In August 2019, I put a small addendum to this paper on GitHub which looks at a more recent version of Guppy as well as some different polishing strategies:
github.com/rrwick/August-2019-consensus-accuracy-update
Previous versions of this repository contained the analysis results here in the README, but the current results are now in that manuscript and this repo just holds the scripts associated with the analysis. These scripts assume you're running on Ubuntu 16.04. They make work on other OSs, but no guarantees!
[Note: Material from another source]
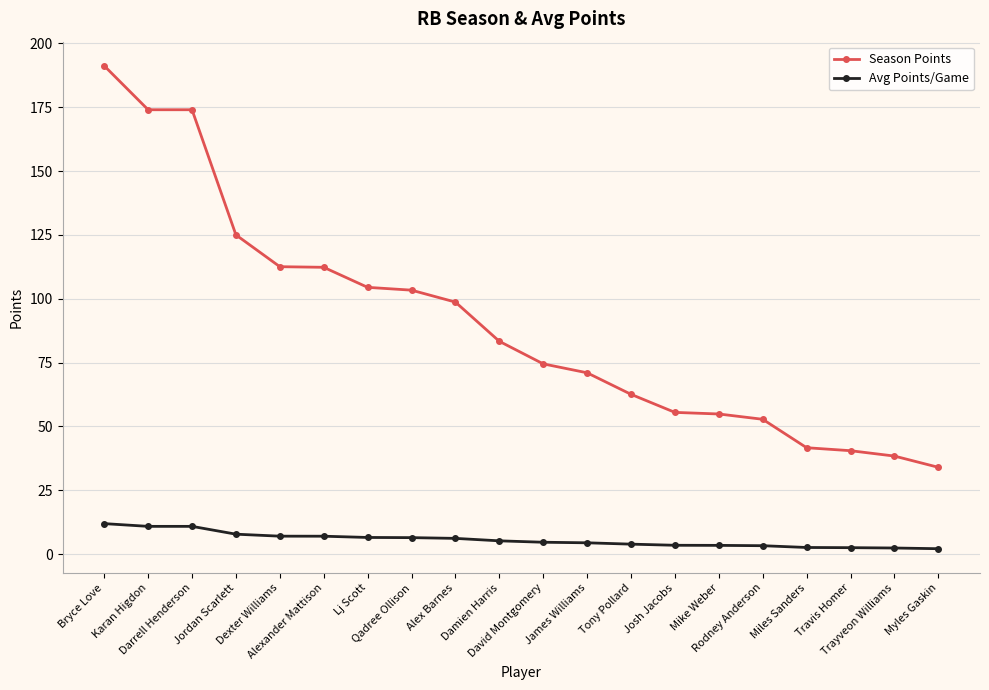

True or false: Avg Points/Game and Season Points intersect in this chart.

False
If you're still interested in the older results, here is a link to the earlier version of this repo: Comparison of Oxford Nanopore basecalling tools.
Basecalling
Before you analyse a read set, you must generate the read set! The basecalling_scripts
directory contains Bash scripts with the loops/commands I used to run the various basecallers. You'll need to edit the paths at the top of these scripts before running them.
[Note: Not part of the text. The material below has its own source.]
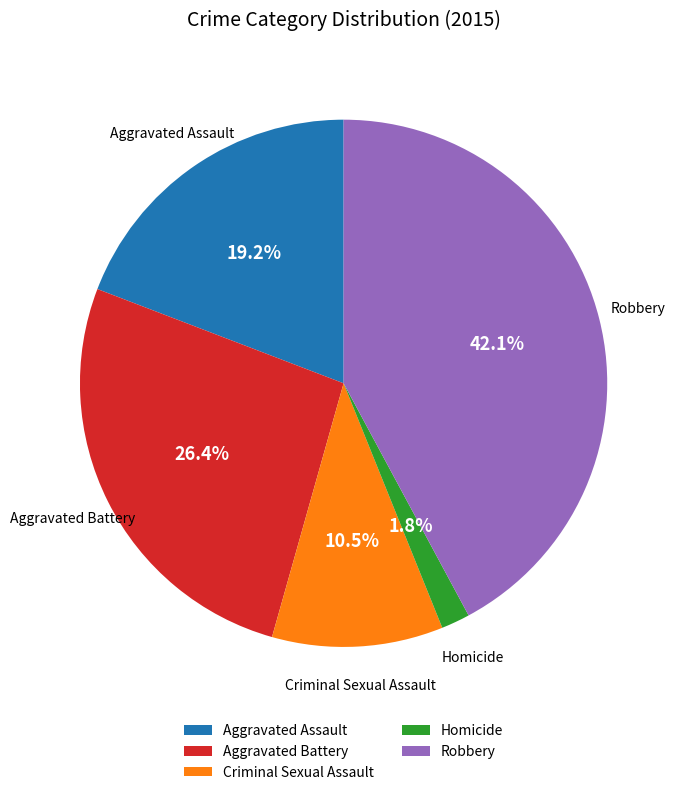

Approximately how many times larger is the value at Criminal Sexual Assault compared to Aggravated Battery?

0.4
Custom training of basecallers
The sloika_training_scripts
directory contains the commands we used to train the custom-Kp and custom-Kp-big-net models using our fork of Sloika.
We used many different isolates in our training set, so the per-isolate_commands.sh
script contains the commands which must be run separately for each of them.
After the prepartory work is done, the model can be trained with the commands in training_commands.sh
.
Read set analysis
The analysis_scripts
directory contains the scripts for processing and generating accuracy measurements from read sets. Before the analysis, the reads must be given consistent names, as different basecallers have different conventions for the fastq headers. The fix_read_names.py
script will convert a read fastq into a format suitable for the next step.
analysis.sh
is the 'master script' that will run all analyses on a given read set: read-level accuracy, assembly, assembly-level accuracy, nanopolish and nanopolish-level accuracy. It will use the other scripts in its execution. You also might want to edit some of the variables at the start of the script to change things like the output directories and the number of CPU threads. You can also comment out parts of this script if you only want to run some of the analyses.